Untuk itu, koalisi meminta DPR membatalkan pembahasannya dan meminat Presiden Jokowi tak mengirim utusannya untuk membahas revisi UU MK.
Berikut poin-poin yang hendak diubah dalam draf revisi UU MK:
1. Pasal 4. Di pasal ini yang diubah adalah pada ayat (3) di mana masa jabatan hakim MK yang semula 2 tahun 6 bulan menjadi 5 tahun. Selain itu ada ayat 4f, ayat 4g, dan 4h dihapus.
2. Pasal 7A ayat (1) mengenai kepaniteraan. Di pasal ini yang diubah adalah adanya penjelasan lebih detail mengenai masa pensiun panitera yakni berumur 62 tahun.
3. Pasal 15 ayat (2d) tentang batas usia minimal hakim MK. Semua disebutkan batas usia hakim MK adalah 47 tahun dan tertinggi 65 tahun.
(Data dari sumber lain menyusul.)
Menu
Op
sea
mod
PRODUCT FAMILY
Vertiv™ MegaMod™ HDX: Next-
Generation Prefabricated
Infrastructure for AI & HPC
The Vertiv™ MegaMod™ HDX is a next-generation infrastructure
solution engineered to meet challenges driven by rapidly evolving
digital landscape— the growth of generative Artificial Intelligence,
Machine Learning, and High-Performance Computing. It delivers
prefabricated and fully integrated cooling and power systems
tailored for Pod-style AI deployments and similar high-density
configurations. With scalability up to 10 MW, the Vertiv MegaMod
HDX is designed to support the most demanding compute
Sementara dalam draf disebutkan batasan usia naik jadi paling rendah 60 tahun.
Lalu pasal 15 ayat (2h) yang masih mengatur soal syarat hakim MK, di pasal ini dihapus adanya syarat calon hakim pernah menjadi pejabat negara. Sehingga syaratnya hanya satu yakni berpengalaman di bidang hukum selama 15 tahun.
4. Pasal 22 dihapus. Pasal ini sebelumnya membahas mengenai masa jabatan hakim MK.
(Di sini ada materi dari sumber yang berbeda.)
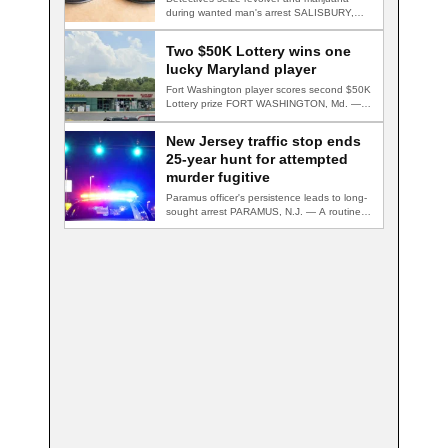
during wanted man's arrest SALISBURY,
Md. — A multi-agency…
Two $50K Lottery wins one
lucky Maryland player
Fort Washington player scores second $50K
Lottery prize FORT WASHINGTON, Md. — A
Fort…
New Jersey traffic stop ends
25-year hunt for attempted
murder fugitive
Paramus officer's persistence leads to long-
sought arrest PARAMUS, N.J. — A routine
traffic stop…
5. Pasal 23 ayat (1d) soal pemberhentian dari jabatan hakim konstitusi dihapuskan.
6. Pasal 26 ayat (1b) juga dihapuskan. Lalu pasal 26 ayat (5) juga dihapuskan.
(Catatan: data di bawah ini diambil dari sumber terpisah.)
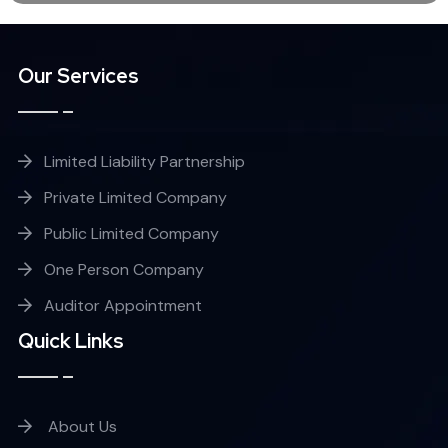
Our Services
Limited Liability Partnership
Private Limited Company
Public Limited Company
One Person Company
Auditor Appointment
Quick Links
About Us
7. Pasal 27A ayat (2c, 2d, dan 2e) tentang penegakan kode etik dihapuskan.
8. Pasal 27A ayat (5) dan ayat (6) dihapuskan.
9. Pasal 45 dihapuskan.
10. Pasal 50A dihapuskan.
11. Pasal 57 ayat (2a) dihapuskan.
12. Pasal 59 ayat (2) dihapuskan.
13. Pasal 87 huruf a diatur mengenai masa jabatan ketua dan wakil MK menjadi 5 tahun.
14. Pasal 87c adanya kekhususan bagi hakim MK yang berusia 60 langsung bisa menjabat hingga umur 70 tahun. (msn)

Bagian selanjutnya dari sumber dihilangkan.